State Rep. Kathy Schmaltz on Wednesday voted to approve a significant state investment that will bring a new Ford electric vehicle battery plant to Marshall.
Schmaltz, of Jackson, said the project will create 2,500 jobs that are located just a short drive away from her community.
“Well-paying jobs like these are in high demand in our community,” Schmaltz said. “The positions created by this project will range in salary from about $42,000 to $104,000 a year. Even the lowest-paid workers at this facility will earn a rate that’s nearly double what many people in the Jackson area make in a year.”
The 2020 median income level for individuals in Jackson was $23,435, according to the U.S. Census Bureau. The median household income was just $37,192 that same year.
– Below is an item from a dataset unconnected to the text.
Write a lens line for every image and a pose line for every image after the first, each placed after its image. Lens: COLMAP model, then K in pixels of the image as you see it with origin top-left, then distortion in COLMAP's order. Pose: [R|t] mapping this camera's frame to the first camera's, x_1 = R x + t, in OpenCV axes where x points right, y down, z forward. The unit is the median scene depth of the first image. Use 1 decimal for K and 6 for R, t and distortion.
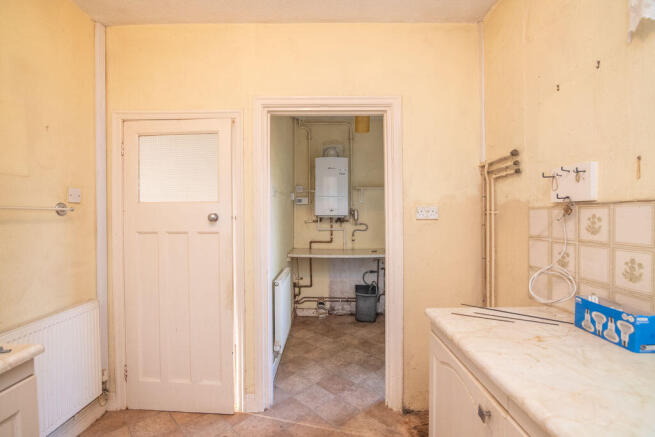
lens RADIAL K [[308.6, 0, 327.1], [0, 308.6, 218.5], [0, 0, 1]] dist [-0.016236, -0.001255]
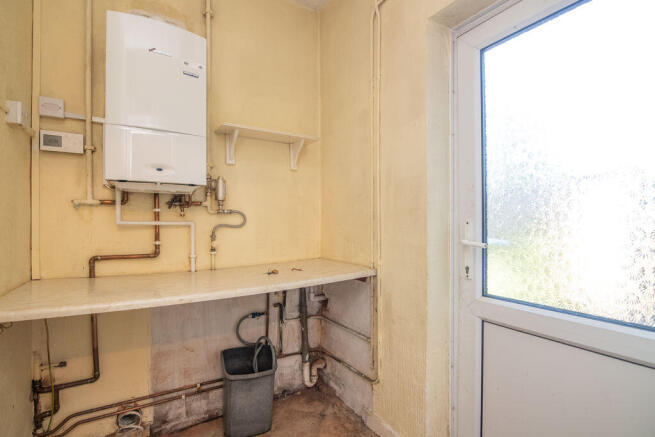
lens RADIAL K [[308.6, 0, 329.4], [0, 308.6, 227.5], [0, 0, 1]] dist [-0.016236, -0.001255]
pose [[0.846846, -0.005079, 0.531814, -0.007780], [0.000055, 0.999955, 0.009461, 0.035970], [-0.531838, -0.007983, 0.846808, 0.545758]]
According to the Michigan Economic Development Corporation, nearly $30 billion in new personal income is expected to be generated by the direct, indirect, and induced jobs that the Ford battery plant will create over the next 20 years.
Earlier this month, the Michigan Strategic Fund approved using $210 million from the state’s Strategic Outreach and Attraction Reserve (SOAR) fund to help secure the project. In addition to the SOAR funding, the Michigan Strategic Fund approved a Renaissance Zone property tax break for the project worth about $772 million over a 15-year period.
On Wednesday, Schmaltz and the Michigan House approved House Bill 4016, which includes an additional $800 million for site development, including investments in road improvements, the fiber optics network, water and wastewater infrastructure, and more.
“Infrastructure investments like these are key to not only landing Ford, but other large manufacturers as well,” Schmaltz said. “I’m hopeful that this will be just the first of many new employers who choose to invest in our region, and that the ripple effects of these investments will be felt by small businesses nearby.”
Schmaltz noted that safeguards are in place to protect public tax dollars spent on all SOAR projects and ensure a good return on investment. SOAR funding is only distributed once companies meet agreed-upon milestones. Provisions also allow the state to collect repayment if commitments are not honored.
“I will keep a close eye on this project to hold everyone accountable,” Schmaltz said. “I don’t want a single taxpayer dollar to go to waste.”